**Text shown**
****************
# what and how much do you feed your leopard geckos?



## XxLauraxX (Apr 17, 2012)

i was just wondering what everyone feeds their leopard gecko's? as i know theres many bugs out there such as crickets, locusts, wax worms etc...so im gettin a lil confused as to what to give my 2 boys!

i rehomed them just over a week ago and the guy fed them a constant supply of mealworms and then gave them a medium/large locust once or twice a week. 

Currently they have just got mealworms along with the repashy calci dust, one of them has been eating and pooping but the other i havent seen eat at all  although it has a pooped a tiny bit but i guess they're still settling in.

Im popping in to my local reptile shop tomorrow so i didn't know whether to get them some crickets or locusts or what? p.s i know all about the gutloading i have done my research hehe :Na_Na_Na_Na:

so what do you all feed your leopard geckos and how much a week?


----------



## JimmyMature (Jan 8, 2012)

XxLauraxX said:


> i was just wondering what everyone feeds their leopard gecko's? as i know theres many bugs out there such as crickets, locusts, wax worms etc...so im gettin a lil confused as to what to give my 2 boys!
> 
> i rehomed them just over a week ago and the guy fed them a constant supply of mealworms and then gave them a medium/large locust once or twice a week.
> 
> ...



Many people feed their Leo's exclusively on mealworms. I feed mine, mealworms, locusts, crickets and waxworms as a treat once a week.


Mine eats about 6 locusts a week and lots of mealworms.


Weigh them weekly or every other week to keep an eye an on them. I also keep a feed diary in everything he eats.



Jim


----------



## Rawwwrchazli (Mar 16, 2012)

XxLauraxX said:


> i was just wondering what everyone feeds their leopard gecko's? as i know theres many bugs out there such as crickets, locusts, wax worms etc...so im gettin a lil confused as to what to give my 2 boys!
> 
> i rehomed them just over a week ago and the guy fed them a constant supply of mealworms and then gave them a medium/large locust once or twice a week.
> 
> ...



I feed mine on mealworms, which are in the vivs 24/7 and then they all get a mix of Dubia roaches, Locusts, Morio Worms and Crickets. I don't feed waxworms as they are high in fat and low in everything else and are addictive. They are okay as a treat, but as a rule I just don't feed them at all. 
I also dust everything in Repashy Calcium Plus too! It's amazing.

I offer them food (that's not meal worms) every night on tongs, if they have a feeding response I release some into the viv and if not then I don't.
****************
**To do**
In the leopard gecko feeding thread, rewrite the part that opens with the words containing "## XxLauraxX (Apr" and closes with "still settling in.", putting "superworms" in place of "mealworms".

[Saved data entries]
****************
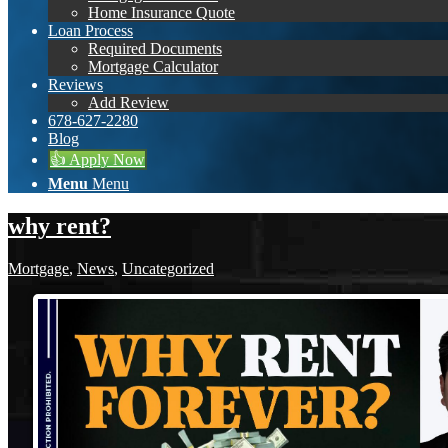
Home Insurance Quote
Loan Process
Required Documents
Mortgage Calculator
Reviews
Add Review
678-627-2280
Blog
👍 Apply Now
Menu
Menu
why rent?
Mortgage
,
News
,
Uncategorized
****************
**Exercise response**
## XxLauraxX (Apr 17, 2012)

i was just wondering what everyone feeds their leopard gecko's? as i know theres many bugs out there such as crickets, locusts, wax worms etc...so im gettin a lil confused as to what to give my 2 boys!

i rehomed them just over a week ago and the guy fed them a constant supply of superworms and then gave them a medium/large locust once or twice a week. 

Currently they have just got superworms along with the repashy calci dust, one of them has been eating and pooping but the other i havent seen eat at all  although it has a pooped a tiny bit but i guess they're still settling in.